В пору освоения низовьев Амура появление у пустынных берегов Татарского пролива русского судна было большим событием для гиляцкого племени нивхов. Едва шхуна Гека появилась у устья Лангры, гиляки на своих долбленых лодках поспешили ему навстречу. На борт шхуны первым поднялся старшина рода — хальгеймар — и, по местным правилам хорошего тона, потерся щекой о шею Фридольфа. Среди его сородичей нашелся переводчик. Спустили гиляки на воду еще две большие лодки и вместе с вельботом, спущенным со шхуны, отбуксировали судно в устье Лангры. Гиляки помогли Геку отремонтировать шхуну, и, в благодарность за их помощь, вместе с ними Гек отправился на охоту, а потом участвовал в празднике нивхов — чхыф-лехернд (медвежьей игре), который они устроили по случаю удачной охоты.
Шкипер Гек метким выстрелом из ружья уложил большого и сильного сахалинского медведя, который неожиданно, из-за прерванной спячки, напал на людей.
Гек не только сам интересовался обычаями и легендами нивхов, — он по возвращении из плавания рассказывал своим близким о наивных и полных высокой поэзии мифах этого маленького и мужественного народа.
Тут надо сказать о том, что Фридольф Гек обладал необыкновенной памятью и наблюдательностью. И если это подтверждают его работы навигационного характера, то косвенное свидетельство мы неоднократно находили, слушая рассказы его дочери и младшего его друга — Елены Фридольфовны. Она живо помнила многое из рассказов отца.
Гиляки объясняли Геку, что их земля — это тоже человек, голова которого упирается в Охотское море, а шея их острова — Охинский перешеек, ноги — два полуострова на юге. Когда гиляки доставили к шхуне нужные для ее починки деревья, старейшина рода уверял Гека, что и деревья живые и у них есть своя душа. Чтобы ее не убить и не навлечь на корабль беды, нужно, поучал старейшина, в пень срубленного дерева воткнуть заостренную палочку, выструганную из ветвей того же самого дерева «чен-кун-инаку» — душетворящее инаку, — которое возвращает в срубленный пень душу и жизнь. «Ты не беспокойся, — уверяли они Гека, — мы так и сделали, и ты можешь спокойно продолжать свое плавание».
Несколько лет еще плавал Гек на шхуне Линдгольма «Сибирь», добывая китов и продолжая описывать берега и бухты Дальнего Востока, где ему доводилось жить.
Но его не оставляла мысль об охоте за китами в Японском море, и, получив заем у Линдгольма, Гек купил во Владивостоке старенькое рыбацкое судно. Он отремонтировал его, назвал «Аннушкой» и, вооружив ее подобием гарпунной пушки, вел свой промысел сперва в заливе Петра Великого, построив слип для разделки туш в бухте Гайдамак, потом перебрался на остров Аскольд, в бухту Наездник, затем два года спустя вместе с промышленником Янковским переехал в бухту Сидими и там основал свое хозяйство.

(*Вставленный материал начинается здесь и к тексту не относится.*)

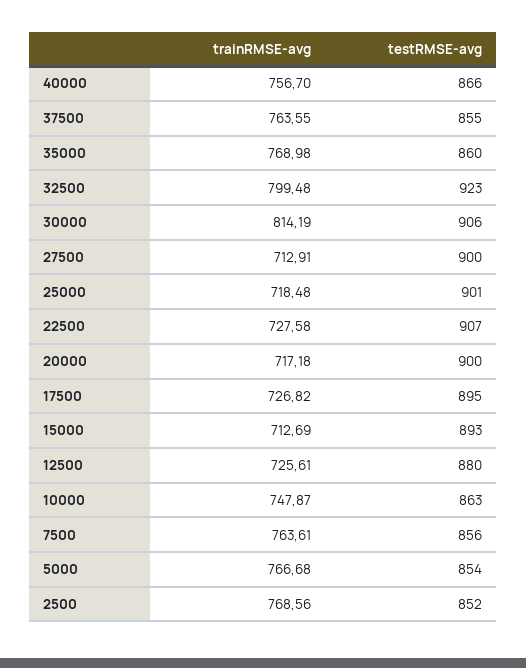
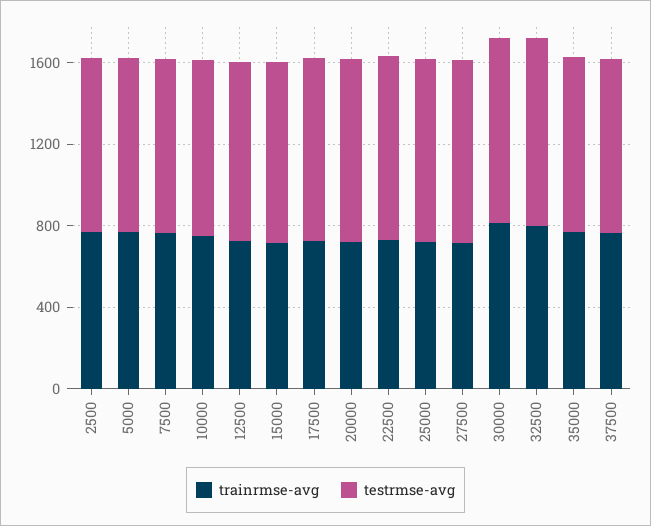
trainRMSE-avg, 40000: 756.7 -> none
testRMSE-avg, 40000: 866 -> none

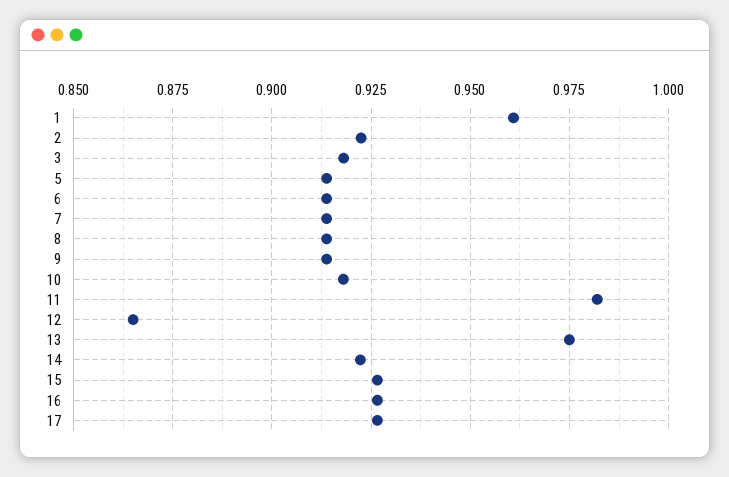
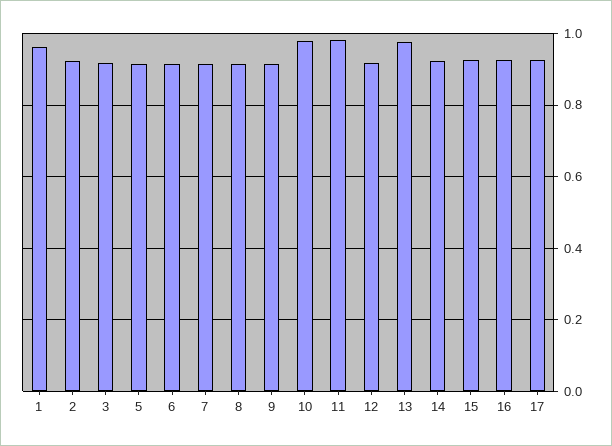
10: 0.9175 -> 0.98
12: 0.865 -> 0.92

Гек вторично женился на доброй и заботливой молодой казачке Пелагее Семеновне, из семьи забайкальских казаков-переселенцев. Она заменила мать двум дочерям Гека; третья его дочь, Елена, впоследствии стала настоящим другом отца и сохранила в своей памяти те подробности, которыми мы теперь особенно дорожим как прямым свидетельством о жизни этого примечательного морехода.
Перед своим домом шкипер Гек поставил ворота из двух огромных китовых ребер. Дом этот стоял на берегу в бухте Амурского залива, в тридцати километрах от Владивостока, в живописной бухте. Впоследствии именно эта бухта была названа именем Гека — в благодарность за его труды по картографированию берегов Дальнего Востока. По-прежнему в те годы Гек бороздил воды Японского моря на своей шхуне, охотился на китов и тем добывал средства к жизни. И, как было ему свойственно, при всех обстоятельствах проявлял огромное внимание к людям, будь то его товарищи по трудному промыслу — рыбаки или охотники, русские или нивхи.
Однажды, ранней весной, от берегового припая у бухты Сидими оторвалась льдина, на которой двое мужчин, соседи Гека, ловили рыбу. Льдину ветром понесло в море. Гек бросился к шлюпке. Он быстро греб, стремясь догнать льдину. Только поздно вечером все трое вернулись домой, мокрые и продрогшие.
Растирая спиртом закоченевшие ноги, Гек тихо возразил жене, выслушав ее опасения, что он мог погибнуть:
— Иначе я поступить не мог. Живы все, и слава богу.
Сам он упорно воспитывал такое же мужество и у своих близких; для своей младшей дочери, Елены, он построил лодку «Нырок», Елена сама должна была сшить парус для «Нырка» и научиться в любую погоду управлять своим нехитрым суденышком. И эта выучка сослужила службу погибавшим на море людям.